> [WORK ITEM] Print all the data, keeping every line exactly as it is.

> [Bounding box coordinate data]
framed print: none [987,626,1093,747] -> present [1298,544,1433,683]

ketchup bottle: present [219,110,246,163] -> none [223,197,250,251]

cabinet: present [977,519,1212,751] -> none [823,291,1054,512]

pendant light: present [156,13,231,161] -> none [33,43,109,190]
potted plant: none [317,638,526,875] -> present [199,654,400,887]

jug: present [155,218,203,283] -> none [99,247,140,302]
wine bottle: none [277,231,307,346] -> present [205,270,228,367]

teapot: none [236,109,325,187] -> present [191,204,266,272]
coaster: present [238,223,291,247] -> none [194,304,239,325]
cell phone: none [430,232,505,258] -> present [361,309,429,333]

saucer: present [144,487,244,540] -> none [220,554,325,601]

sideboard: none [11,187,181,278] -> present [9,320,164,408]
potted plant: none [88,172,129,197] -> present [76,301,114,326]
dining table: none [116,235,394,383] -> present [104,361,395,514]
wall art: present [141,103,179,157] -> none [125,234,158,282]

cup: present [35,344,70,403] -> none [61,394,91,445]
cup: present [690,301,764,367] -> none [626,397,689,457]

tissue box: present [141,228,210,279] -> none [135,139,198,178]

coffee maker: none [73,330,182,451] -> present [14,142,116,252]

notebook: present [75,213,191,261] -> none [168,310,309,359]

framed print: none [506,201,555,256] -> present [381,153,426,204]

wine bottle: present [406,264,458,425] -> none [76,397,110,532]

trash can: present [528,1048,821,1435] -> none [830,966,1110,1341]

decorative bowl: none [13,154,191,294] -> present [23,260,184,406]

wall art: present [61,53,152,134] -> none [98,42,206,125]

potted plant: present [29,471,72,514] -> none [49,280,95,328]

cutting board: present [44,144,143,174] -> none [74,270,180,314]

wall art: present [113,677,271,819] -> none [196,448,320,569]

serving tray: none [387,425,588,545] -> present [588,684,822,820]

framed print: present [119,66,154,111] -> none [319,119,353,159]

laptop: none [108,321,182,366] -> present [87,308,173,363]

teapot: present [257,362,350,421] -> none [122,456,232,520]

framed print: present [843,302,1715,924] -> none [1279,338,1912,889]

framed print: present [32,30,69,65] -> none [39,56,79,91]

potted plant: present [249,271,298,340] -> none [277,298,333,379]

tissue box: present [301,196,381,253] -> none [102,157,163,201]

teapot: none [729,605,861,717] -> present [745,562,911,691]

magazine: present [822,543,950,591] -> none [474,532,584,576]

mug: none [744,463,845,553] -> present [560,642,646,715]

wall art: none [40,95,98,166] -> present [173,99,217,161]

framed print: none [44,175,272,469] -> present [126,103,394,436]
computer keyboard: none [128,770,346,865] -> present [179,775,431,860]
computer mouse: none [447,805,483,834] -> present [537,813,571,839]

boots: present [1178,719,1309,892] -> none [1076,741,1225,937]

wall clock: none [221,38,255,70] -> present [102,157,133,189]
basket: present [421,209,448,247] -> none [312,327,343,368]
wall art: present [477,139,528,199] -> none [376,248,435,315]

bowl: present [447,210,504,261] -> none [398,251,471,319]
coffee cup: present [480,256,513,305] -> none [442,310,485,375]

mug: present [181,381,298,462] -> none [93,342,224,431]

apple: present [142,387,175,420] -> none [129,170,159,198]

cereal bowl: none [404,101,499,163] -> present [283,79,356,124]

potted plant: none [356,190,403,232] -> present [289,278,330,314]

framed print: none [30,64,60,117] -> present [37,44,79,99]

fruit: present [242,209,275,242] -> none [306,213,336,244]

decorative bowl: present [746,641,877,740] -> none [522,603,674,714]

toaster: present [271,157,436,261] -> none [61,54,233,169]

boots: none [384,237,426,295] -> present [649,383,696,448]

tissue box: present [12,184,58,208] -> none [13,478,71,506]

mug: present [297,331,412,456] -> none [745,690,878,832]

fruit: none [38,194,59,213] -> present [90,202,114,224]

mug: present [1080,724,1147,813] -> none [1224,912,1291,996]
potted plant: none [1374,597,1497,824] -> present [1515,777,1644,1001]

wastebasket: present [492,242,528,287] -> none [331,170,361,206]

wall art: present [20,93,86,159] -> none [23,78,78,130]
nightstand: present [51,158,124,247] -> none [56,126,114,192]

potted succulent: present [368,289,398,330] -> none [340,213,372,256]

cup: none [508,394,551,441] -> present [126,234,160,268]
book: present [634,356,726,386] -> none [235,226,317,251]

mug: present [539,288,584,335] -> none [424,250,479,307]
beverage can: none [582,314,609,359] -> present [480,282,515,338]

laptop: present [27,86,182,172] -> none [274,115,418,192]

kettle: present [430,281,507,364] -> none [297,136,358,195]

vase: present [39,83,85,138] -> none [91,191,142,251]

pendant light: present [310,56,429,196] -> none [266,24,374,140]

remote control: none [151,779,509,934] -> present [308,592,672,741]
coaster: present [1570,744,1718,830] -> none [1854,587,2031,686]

> [ANSWER SECTION]
framed print: none [987,626,1093,747] -> present [1298,544,1433,683]

ketchup bottle: present [219,110,246,163] -> none [223,197,250,251]

cabinet: present [977,519,1212,751] -> none [823,291,1054,512]

pendant light: present [156,13,231,161] -> none [33,43,109,190]
potted plant: none [317,638,526,875] -> present [199,654,400,887]

jug: present [155,218,203,283] -> none [99,247,140,302]
wine bottle: none [277,231,307,346] -> present [205,270,228,367]

teapot: none [236,109,325,187] -> present [191,204,266,272]
coaster: present [238,223,291,247] -> none [194,304,239,325]
cell phone: none [430,232,505,258] -> present [361,309,429,333]

saucer: present [144,487,244,540] -> none [220,554,325,601]

sideboard: none [11,187,181,278] -> present [9,320,164,408]
potted plant: none [88,172,129,197] -> present [76,301,114,326]
dining table: none [116,235,394,383] -> present [104,361,395,514]
wall art: present [141,103,179,157] -> none [125,234,158,282]

cup: present [35,344,70,403] -> none [61,394,91,445]
cup: present [690,301,764,367] -> none [626,397,689,457]

tissue box: present [141,228,210,279] -> none [135,139,198,178]

coffee maker: none [73,330,182,451] -> present [14,142,116,252]

notebook: present [75,213,191,261] -> none [168,310,309,359]

framed print: none [506,201,555,256] -> present [381,153,426,204]

wine bottle: present [406,264,458,425] -> none [76,397,110,532]

trash can: present [528,1048,821,1435] -> none [830,966,1110,1341]

decorative bowl: none [13,154,191,294] -> present [23,260,184,406]

wall art: present [61,53,152,134] -> none [98,42,206,125]

potted plant: present [29,471,72,514] -> none [49,280,95,328]

cutting board: present [44,144,143,174] -> none [74,270,180,314]

wall art: present [113,677,271,819] -> none [196,448,320,569]

serving tray: none [387,425,588,545] -> present [588,684,822,820]

framed print: present [119,66,154,111] -> none [319,119,353,159]

laptop: none [108,321,182,366] -> present [87,308,173,363]

teapot: present [257,362,350,421] -> none [122,456,232,520]

framed print: present [843,302,1715,924] -> none [1279,338,1912,889]

framed print: present [32,30,69,65] -> none [39,56,79,91]

potted plant: present [249,271,298,340] -> none [277,298,333,379]

tissue box: present [301,196,381,253] -> none [102,157,163,201]

teapot: none [729,605,861,717] -> present [745,562,911,691]

magazine: present [822,543,950,591] -> none [474,532,584,576]

mug: none [744,463,845,553] -> present [560,642,646,715]

wall art: none [40,95,98,166] -> present [173,99,217,161]

framed print: none [44,175,272,469] -> present [126,103,394,436]
computer keyboard: none [128,770,346,865] -> present [179,775,431,860]
computer mouse: none [447,805,483,834] -> present [537,813,571,839]

boots: present [1178,719,1309,892] -> none [1076,741,1225,937]

wall clock: none [221,38,255,70] -> present [102,157,133,189]
basket: present [421,209,448,247] -> none [312,327,343,368]
wall art: present [477,139,528,199] -> none [376,248,435,315]

bowl: present [447,210,504,261] -> none [398,251,471,319]
coffee cup: present [480,256,513,305] -> none [442,310,485,375]

mug: present [181,381,298,462] -> none [93,342,224,431]

apple: present [142,387,175,420] -> none [129,170,159,198]

cereal bowl: none [404,101,499,163] -> present [283,79,356,124]

potted plant: none [356,190,403,232] -> present [289,278,330,314]

framed print: none [30,64,60,117] -> present [37,44,79,99]

fruit: present [242,209,275,242] -> none [306,213,336,244]

decorative bowl: present [746,641,877,740] -> none [522,603,674,714]

toaster: present [271,157,436,261] -> none [61,54,233,169]

boots: none [384,237,426,295] -> present [649,383,696,448]

tissue box: present [12,184,58,208] -> none [13,478,71,506]

mug: present [297,331,412,456] -> none [745,690,878,832]

fruit: none [38,194,59,213] -> present [90,202,114,224]

mug: present [1080,724,1147,813] -> none [1224,912,1291,996]
potted plant: none [1374,597,1497,824] -> present [1515,777,1644,1001]

wastebasket: present [492,242,528,287] -> none [331,170,361,206]

wall art: present [20,93,86,159] -> none [23,78,78,130]
nightstand: present [51,158,124,247] -> none [56,126,114,192]

potted succulent: present [368,289,398,330] -> none [340,213,372,256]

cup: none [508,394,551,441] -> present [126,234,160,268]
book: present [634,356,726,386] -> none [235,226,317,251]

mug: present [539,288,584,335] -> none [424,250,479,307]
beverage can: none [582,314,609,359] -> present [480,282,515,338]

laptop: present [27,86,182,172] -> none [274,115,418,192]

kettle: present [430,281,507,364] -> none [297,136,358,195]

vase: present [39,83,85,138] -> none [91,191,142,251]

pendant light: present [310,56,429,196] -> none [266,24,374,140]

remote control: none [151,779,509,934] -> present [308,592,672,741]
coaster: present [1570,744,1718,830] -> none [1854,587,2031,686]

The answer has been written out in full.